= Beginning of Section =
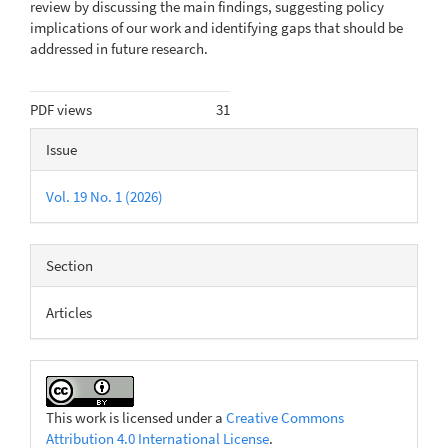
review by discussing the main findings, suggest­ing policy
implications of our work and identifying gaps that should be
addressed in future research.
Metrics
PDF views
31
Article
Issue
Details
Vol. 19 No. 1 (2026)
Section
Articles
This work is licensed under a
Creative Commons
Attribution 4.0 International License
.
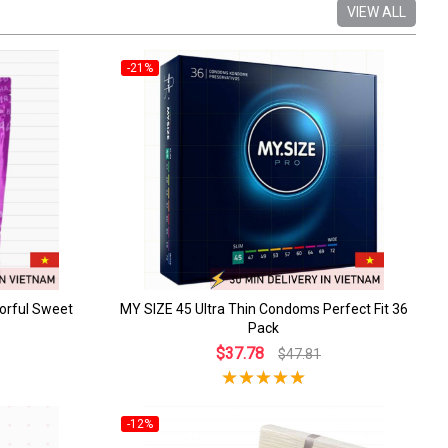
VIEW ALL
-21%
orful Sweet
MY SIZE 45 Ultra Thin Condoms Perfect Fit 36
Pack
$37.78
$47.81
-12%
= End of Section =
= Beginning of Section =
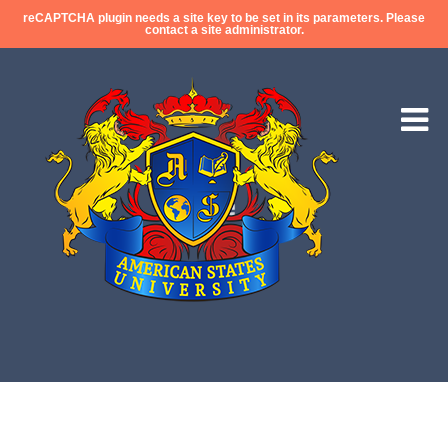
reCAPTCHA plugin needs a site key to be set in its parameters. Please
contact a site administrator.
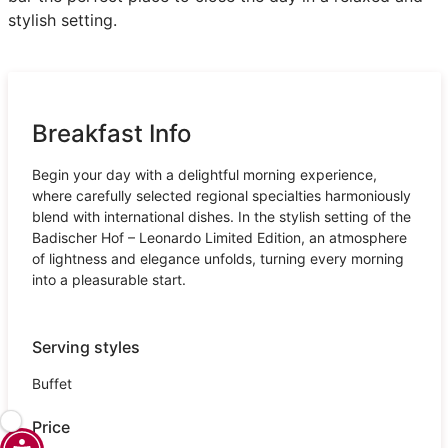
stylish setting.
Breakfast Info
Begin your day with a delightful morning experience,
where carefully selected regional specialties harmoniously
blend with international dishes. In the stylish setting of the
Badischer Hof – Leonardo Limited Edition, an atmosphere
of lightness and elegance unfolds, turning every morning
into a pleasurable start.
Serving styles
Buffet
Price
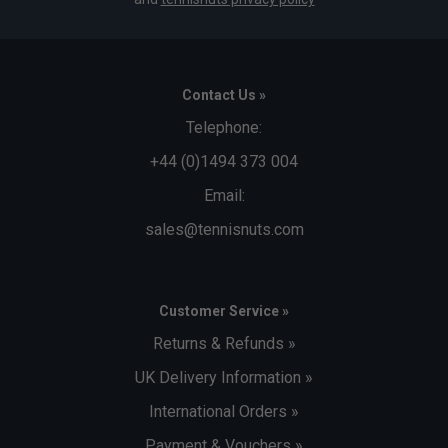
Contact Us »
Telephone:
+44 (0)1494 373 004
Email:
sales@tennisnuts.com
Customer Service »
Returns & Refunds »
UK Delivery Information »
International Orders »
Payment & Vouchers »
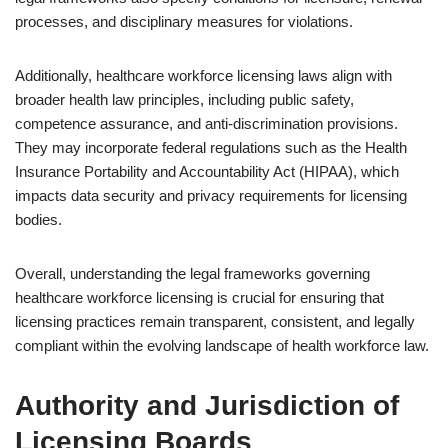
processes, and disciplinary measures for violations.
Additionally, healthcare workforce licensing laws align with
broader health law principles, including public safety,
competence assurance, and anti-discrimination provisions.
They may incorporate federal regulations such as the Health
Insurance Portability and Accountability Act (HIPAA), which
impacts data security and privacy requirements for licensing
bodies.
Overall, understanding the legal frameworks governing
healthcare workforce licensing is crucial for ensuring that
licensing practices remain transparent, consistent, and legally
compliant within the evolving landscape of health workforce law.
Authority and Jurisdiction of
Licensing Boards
= End of Section =
= Beginning of Section =
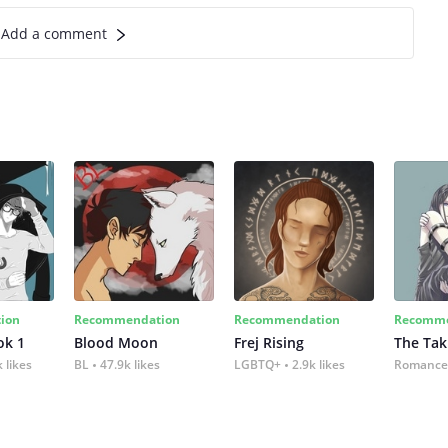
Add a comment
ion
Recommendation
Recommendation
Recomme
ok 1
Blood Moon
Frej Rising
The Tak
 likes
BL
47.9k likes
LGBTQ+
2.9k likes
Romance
= End of Section =
WHAT THE EXERCISE ASKS:
Across the listing above, how many lines include the string "setting"? Answer with a single number.

OUTPUT FOR THIS EXERCISE:
2